Critique – Amiante – Sébastien Dulude – La Peuplade

Critique – Amiante – Sébastien Dulude – La Peuplade


Dévaler les pentes à bicycle, trouver des trésors pour construire une cabane dans les arbres, se plonger dans les aventures de Tintin, pêcher les truites, tenir le compte des catastrophes qui se passent dans le monde, ressentir les premiers émois physiques, voilà à quoi s’emploient Steve, neuf ans, et Charlélie, dix ans, deux amis inséparables depuis que le second est arrivé un an avant l’année 1986 pendant laquelle se déroule la première partie du roman.

Nous sommes à Thetford Mines, petite localité surnommée la « cité de l’or blanc », le métal précieux désignant l’amiante, minerai aux propriétés calorifuges et isolantes mais extrêmement nocives pour la santé humaine et pour l’environnement.

Poumon économique de ce territoire québécois, il emploie le père de Steve.

Malgré les dangers, cette exploitation est un formidable terrain de jeu pour les enfants.

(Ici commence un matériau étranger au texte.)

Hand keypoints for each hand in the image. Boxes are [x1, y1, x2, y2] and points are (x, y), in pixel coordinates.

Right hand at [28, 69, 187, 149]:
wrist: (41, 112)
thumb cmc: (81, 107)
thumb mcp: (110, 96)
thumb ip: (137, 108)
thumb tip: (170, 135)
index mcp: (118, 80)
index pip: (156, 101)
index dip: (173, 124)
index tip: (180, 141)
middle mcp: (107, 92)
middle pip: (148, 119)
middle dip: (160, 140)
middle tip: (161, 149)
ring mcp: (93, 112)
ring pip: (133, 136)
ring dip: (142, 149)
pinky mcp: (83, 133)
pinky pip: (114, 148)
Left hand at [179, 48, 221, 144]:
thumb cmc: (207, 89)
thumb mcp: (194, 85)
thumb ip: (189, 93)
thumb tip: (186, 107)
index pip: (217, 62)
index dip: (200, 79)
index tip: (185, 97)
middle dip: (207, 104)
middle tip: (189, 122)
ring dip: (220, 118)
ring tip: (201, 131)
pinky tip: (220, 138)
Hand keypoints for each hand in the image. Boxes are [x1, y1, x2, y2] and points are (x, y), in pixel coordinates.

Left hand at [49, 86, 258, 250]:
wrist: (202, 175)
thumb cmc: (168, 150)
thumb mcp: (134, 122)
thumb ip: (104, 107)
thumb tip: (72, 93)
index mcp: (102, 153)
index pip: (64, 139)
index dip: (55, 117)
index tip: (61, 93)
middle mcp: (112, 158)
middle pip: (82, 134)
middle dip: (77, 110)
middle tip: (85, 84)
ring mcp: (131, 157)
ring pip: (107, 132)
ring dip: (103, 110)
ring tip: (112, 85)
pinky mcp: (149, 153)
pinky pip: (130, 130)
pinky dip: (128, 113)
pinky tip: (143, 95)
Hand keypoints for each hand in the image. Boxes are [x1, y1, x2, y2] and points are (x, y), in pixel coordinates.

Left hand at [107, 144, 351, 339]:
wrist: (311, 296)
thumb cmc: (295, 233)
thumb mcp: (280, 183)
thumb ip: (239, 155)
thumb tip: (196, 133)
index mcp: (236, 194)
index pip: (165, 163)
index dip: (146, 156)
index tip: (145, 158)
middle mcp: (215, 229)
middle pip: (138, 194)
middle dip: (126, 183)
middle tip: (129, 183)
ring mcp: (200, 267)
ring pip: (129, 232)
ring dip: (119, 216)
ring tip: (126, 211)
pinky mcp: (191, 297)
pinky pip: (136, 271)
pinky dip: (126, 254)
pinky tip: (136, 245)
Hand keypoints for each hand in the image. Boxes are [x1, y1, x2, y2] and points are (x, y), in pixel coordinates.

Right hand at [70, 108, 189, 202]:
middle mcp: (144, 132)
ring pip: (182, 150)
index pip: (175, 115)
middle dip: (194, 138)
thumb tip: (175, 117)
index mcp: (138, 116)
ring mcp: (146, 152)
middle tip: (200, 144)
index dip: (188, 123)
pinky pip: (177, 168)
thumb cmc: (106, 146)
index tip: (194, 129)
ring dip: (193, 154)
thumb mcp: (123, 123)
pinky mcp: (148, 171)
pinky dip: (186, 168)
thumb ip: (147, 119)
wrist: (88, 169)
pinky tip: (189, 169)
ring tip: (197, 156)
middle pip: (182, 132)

Le plus jeune, plutôt prudent, n’hésite pas à suivre son intrépide camarade, devenu un refuge, une protection, celui qui l’a sorti de la solitude. Parce qu’à la maison, la vie est moins plaisante.

La mère, dépressive, passe ses journées dans son lit, et le père manie les insultes et les coups avec virtuosité, reprochant à son fils ses manières et ses goûts efféminés.

« Amiante » est le premier roman de Sébastien Dulude, auteur québécois qui s’est fait connaître pour sa poésie, genre dont on distingue la marque dans la prose souvent lyrique et métaphorique mâtinée de mots et d’expressions québécois qui apportent une touche de fraîcheur et d’inventivité.

L’écriture a la capacité à décrire avec justesse, finesse et sensibilité le monde de l’enfance avec ses angoisses et ses joies, tout en instillant une sensation de menace, et celui de l’adolescence qui occupe la seconde partie, cinq ans plus tard, d’où sourdent un mal-être lié à l’absence, la colère, une quête d’identité et une émancipation salvatrice.

Personnage à part entière du récit, la mine d’amiante présente un double visage : une défiguration de la nature et un péril pour les riverains, mais aussi une source d’emploi pour ces derniers.

Elle est une verrue aux allures lunaires au milieu de paysages de forêts, de rivières et de lacs.

Sébastien Dulude s’est inspiré de sa jeunesse à Thetford Mines pour composer son roman aux allures de conte moderne qui fait l’éloge de l’amitié.

« Amiante » fait partie de la sélection 2025 du Prix Premières Paroles.

EXTRAITS

  • J’avais senti dès la première fraction de seconde du croisement de nos regards, dans sa manière d’opiner du museau vers moi en m’apercevant, qu’il était l’ami que je cherchais désespérément.
  • Notre proximité était d’une plénitude à la fois nonchalante et immense, à la manière dont se rencontrent les cachalots, les cumulus, les nébuleuses.
  • Comme cette ville, ma peine ne brûlera jamais. Elle survit aux coups, aux morts, à l’amour.